Research & Papers

Characterizing WebGPU Dispatch Overhead for LLM Inference Across Four GPU Vendors, Three Backends, and Three Browsers

Research shows naive benchmarks overestimate WebGPU dispatch costs by 20x, with real overhead at 24-71μs per operation.

Deep Dive

A comprehensive study by researcher Jędrzej Maczan reveals critical insights about WebGPU performance for running large language models directly in web browsers. The paper systematically characterizes dispatch overhead—the time cost of sending work to the GPU—across four major GPU vendors (NVIDIA, AMD, Apple, Intel), three browser backends (Chrome, Safari, Firefox), and two model sizes (Qwen2.5-0.5B and 1.5B). The most striking finding is that common, naive benchmarking methods dramatically overestimate the true cost of WebGPU's security-focused validation by approximately 20 times.

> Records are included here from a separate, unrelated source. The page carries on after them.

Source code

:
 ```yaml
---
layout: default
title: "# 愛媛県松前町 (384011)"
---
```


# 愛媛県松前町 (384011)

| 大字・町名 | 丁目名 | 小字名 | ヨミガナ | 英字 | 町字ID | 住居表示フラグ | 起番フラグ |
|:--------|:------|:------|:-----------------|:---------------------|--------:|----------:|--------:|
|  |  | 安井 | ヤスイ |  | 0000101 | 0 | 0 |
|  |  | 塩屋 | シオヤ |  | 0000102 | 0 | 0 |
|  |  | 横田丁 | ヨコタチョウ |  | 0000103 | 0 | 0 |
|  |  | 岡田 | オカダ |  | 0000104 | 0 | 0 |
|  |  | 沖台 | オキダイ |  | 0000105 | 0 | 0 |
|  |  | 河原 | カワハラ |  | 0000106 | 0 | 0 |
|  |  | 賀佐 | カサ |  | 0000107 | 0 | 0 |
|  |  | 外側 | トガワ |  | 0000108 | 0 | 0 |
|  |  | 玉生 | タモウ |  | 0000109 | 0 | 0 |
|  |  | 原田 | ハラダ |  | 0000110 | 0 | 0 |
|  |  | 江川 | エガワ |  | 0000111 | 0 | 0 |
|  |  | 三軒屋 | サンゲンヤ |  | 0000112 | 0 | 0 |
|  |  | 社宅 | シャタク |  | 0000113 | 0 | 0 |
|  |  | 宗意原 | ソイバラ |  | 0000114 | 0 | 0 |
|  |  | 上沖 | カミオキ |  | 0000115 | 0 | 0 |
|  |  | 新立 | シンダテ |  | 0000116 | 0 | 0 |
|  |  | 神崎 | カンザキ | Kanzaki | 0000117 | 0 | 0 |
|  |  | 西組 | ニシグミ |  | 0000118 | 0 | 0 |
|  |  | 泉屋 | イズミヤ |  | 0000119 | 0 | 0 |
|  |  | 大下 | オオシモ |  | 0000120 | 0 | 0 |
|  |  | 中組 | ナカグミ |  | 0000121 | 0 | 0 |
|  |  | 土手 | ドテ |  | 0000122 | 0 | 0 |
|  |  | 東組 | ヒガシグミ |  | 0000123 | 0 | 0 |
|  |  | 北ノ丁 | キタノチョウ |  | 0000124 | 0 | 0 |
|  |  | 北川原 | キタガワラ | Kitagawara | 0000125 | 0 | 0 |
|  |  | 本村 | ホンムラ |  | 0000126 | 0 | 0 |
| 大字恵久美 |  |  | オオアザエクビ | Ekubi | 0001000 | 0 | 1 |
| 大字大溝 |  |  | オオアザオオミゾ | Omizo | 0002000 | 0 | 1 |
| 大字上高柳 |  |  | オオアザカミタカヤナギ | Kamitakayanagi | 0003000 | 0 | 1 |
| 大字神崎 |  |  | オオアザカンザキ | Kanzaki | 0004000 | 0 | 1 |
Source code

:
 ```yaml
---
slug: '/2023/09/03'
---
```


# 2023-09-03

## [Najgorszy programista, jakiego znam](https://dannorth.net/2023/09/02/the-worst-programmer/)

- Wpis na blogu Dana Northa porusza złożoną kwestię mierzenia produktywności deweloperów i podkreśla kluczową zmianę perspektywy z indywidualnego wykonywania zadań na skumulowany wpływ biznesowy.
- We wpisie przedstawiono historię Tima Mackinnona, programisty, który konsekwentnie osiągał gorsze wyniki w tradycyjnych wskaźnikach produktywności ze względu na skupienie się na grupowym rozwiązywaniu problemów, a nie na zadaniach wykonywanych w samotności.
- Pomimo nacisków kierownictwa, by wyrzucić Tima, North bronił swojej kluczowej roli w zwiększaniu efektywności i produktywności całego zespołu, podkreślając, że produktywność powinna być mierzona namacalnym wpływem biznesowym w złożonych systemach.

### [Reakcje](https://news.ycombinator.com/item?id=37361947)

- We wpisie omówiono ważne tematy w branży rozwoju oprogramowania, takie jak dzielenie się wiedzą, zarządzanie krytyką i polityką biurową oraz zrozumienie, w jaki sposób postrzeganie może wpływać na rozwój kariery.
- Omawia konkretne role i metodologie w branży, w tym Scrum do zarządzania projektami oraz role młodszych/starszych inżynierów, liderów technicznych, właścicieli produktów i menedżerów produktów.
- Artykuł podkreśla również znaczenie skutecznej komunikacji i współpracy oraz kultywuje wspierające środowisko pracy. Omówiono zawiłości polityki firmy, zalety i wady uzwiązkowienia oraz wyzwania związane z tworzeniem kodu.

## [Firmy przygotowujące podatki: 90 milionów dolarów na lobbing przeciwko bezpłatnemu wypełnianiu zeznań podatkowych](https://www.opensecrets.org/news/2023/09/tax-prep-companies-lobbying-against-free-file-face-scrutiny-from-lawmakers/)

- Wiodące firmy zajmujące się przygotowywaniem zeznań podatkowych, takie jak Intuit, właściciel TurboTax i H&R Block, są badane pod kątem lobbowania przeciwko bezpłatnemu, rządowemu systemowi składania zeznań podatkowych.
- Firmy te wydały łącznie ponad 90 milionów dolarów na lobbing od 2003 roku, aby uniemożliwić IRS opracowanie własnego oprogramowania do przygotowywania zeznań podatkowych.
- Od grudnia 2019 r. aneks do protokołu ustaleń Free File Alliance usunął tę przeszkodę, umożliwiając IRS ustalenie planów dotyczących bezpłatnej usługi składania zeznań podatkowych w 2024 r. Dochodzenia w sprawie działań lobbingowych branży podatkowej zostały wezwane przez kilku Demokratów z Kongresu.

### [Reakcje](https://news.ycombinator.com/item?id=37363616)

Using a novel sequential-dispatch methodology, the research pinpoints the real per-dispatch API overhead at 24-36 microseconds on Vulkan and 32-71 microseconds on Metal. When including Python's own processing costs, the total per-operation overhead rises to about 95 microseconds. This distinction proves crucial for optimization: on Vulkan, fusing multiple GPU operations into a single dispatch improves throughput by 53%, while the same technique provides no benefit on CUDA, highlighting that per-operation overhead is the primary performance differentiator in WebGPU.

The study also introduces torch-webgpu, an experimental out-of-tree PyTorch backend and compiler that allows AI models to run via WebGPU. On the reference test platform, this backend achieved 11-12% of the performance of NVIDIA's native CUDA platform. Performance analysis showed that at batch size 1 with current dispatch-heavy pipelines, per-operation overhead dominates total execution time regardless of kernel quality. All code, benchmarks, and raw data from the study are open source.

Key Points
  • Naive benchmarks overestimate WebGPU dispatch overhead by ~20x, with real cost at 24-71μs per operation
  • Kernel fusion improves Vulkan throughput by 53%, confirming overhead as primary performance bottleneck
  • Experimental torch-webgpu PyTorch backend achieves 11-12% of CUDA performance on reference hardware

Why It Matters

Enables more accurate performance predictions for browser-based AI applications and guides optimization efforts for WebGPU frameworks.